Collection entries
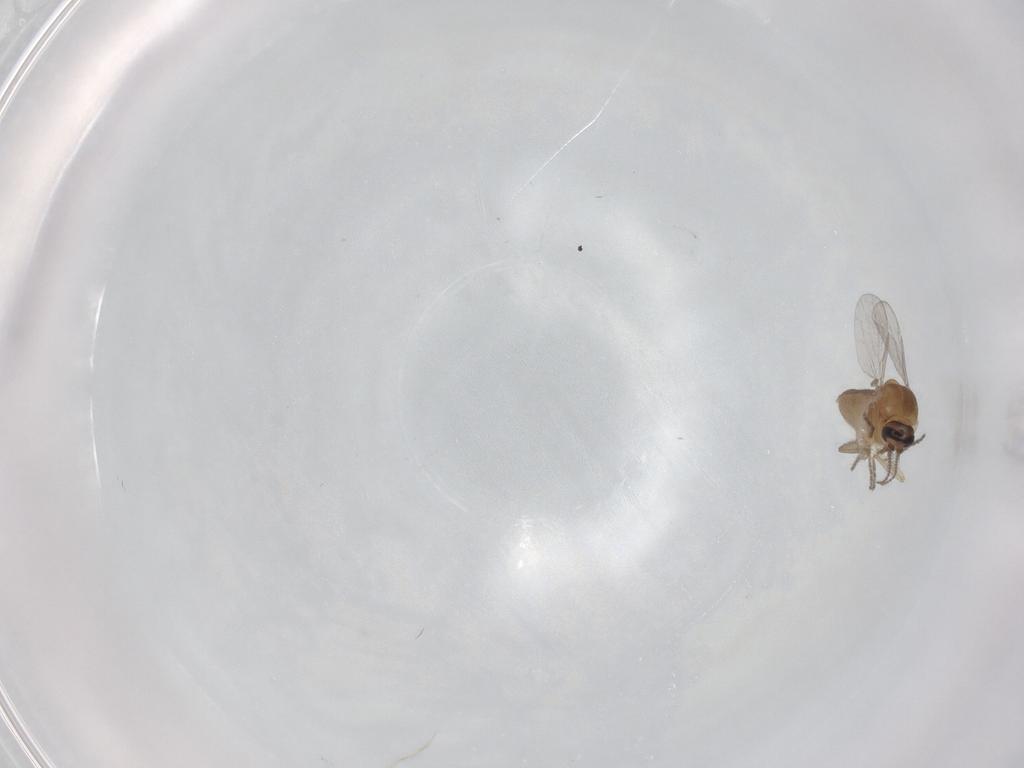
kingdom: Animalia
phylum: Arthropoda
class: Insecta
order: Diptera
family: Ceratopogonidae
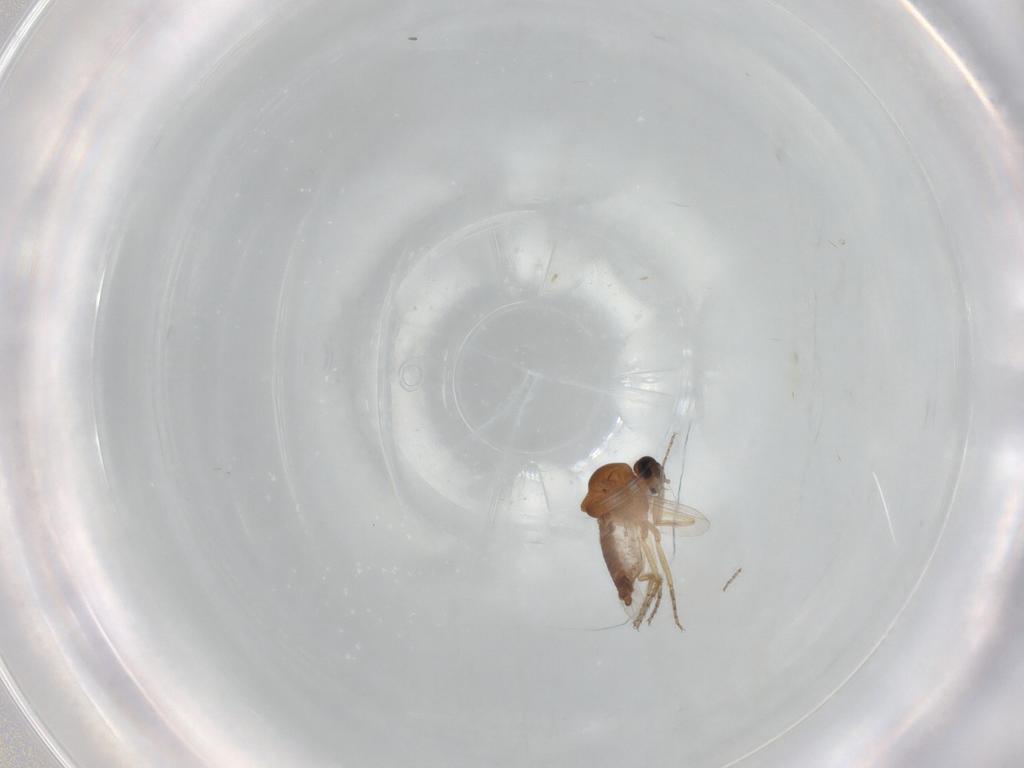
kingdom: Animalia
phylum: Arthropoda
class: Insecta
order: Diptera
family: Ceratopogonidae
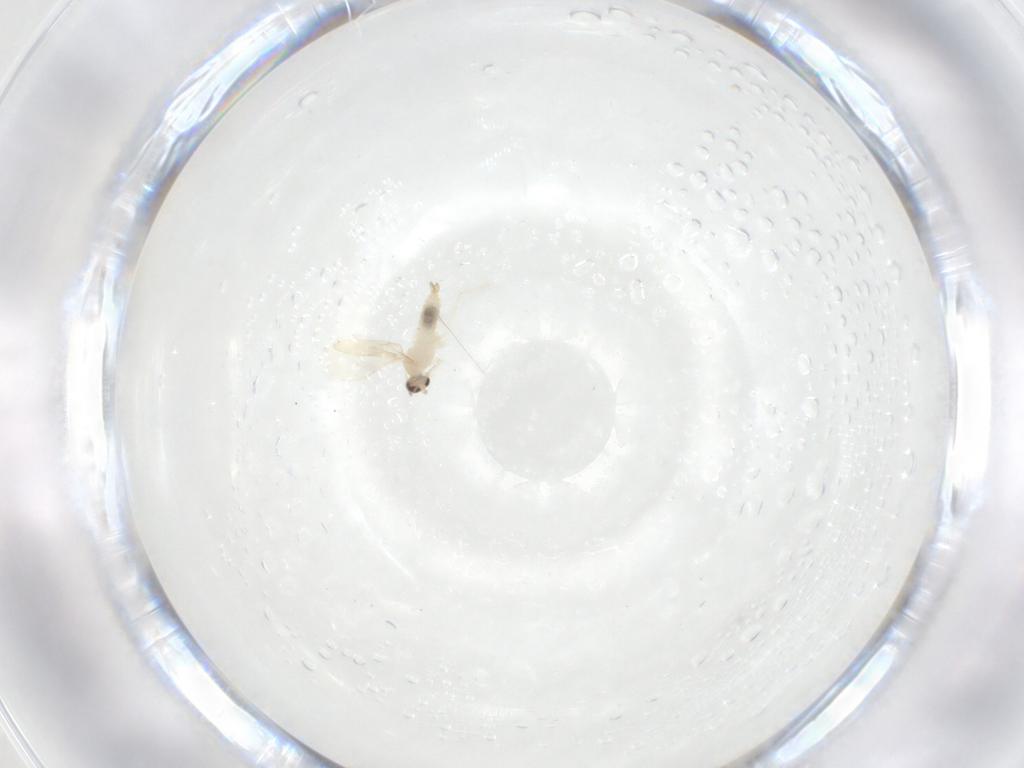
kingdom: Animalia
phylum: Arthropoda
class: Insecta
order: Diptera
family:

* DIRECTIONS FOR THIS TASK: Rewrite every line of the listing above as a JSON list of strings, one string per line, omitting blank lines and the pictures.

* ANSWER:
[
  "kingdom: Animalia",
  "phylum: Arthropoda",
  "class: Insecta",
  "order: Diptera",
  "family: Ceratopogonidae",
  "kingdom: Animalia",
  "phylum: Arthropoda",
  "class: Insecta",
  "order: Diptera",
  "family: Ceratopogonidae",
  "kingdom: Animalia",
  "phylum: Arthropoda",
  "class: Insecta",
  "order: Diptera",
  "family:"
]